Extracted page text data

>>>>

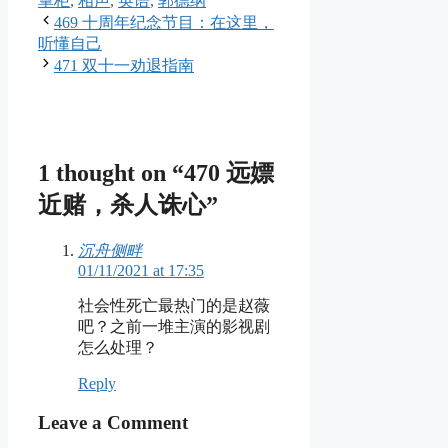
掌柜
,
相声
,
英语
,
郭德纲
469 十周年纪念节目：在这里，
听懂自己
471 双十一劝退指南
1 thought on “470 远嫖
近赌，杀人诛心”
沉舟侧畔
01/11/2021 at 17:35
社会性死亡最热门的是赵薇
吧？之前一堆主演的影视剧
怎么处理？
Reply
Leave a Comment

<<<<
>>>>

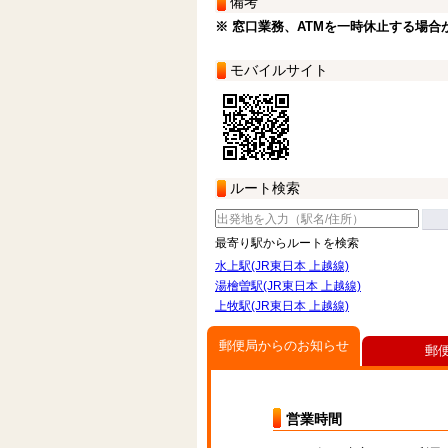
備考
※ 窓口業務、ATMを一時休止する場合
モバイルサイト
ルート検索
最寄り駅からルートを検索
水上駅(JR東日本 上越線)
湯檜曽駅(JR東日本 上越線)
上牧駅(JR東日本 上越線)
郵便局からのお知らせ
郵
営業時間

<<<<

> _REQUEST_: Check each line above for the string "JR東日本", then copy the ones that have it.

> _TASK RESULT_:
水上駅(JR東日本 上越線)
湯檜曽駅(JR東日本 上越線)
上牧駅(JR東日本 上越線)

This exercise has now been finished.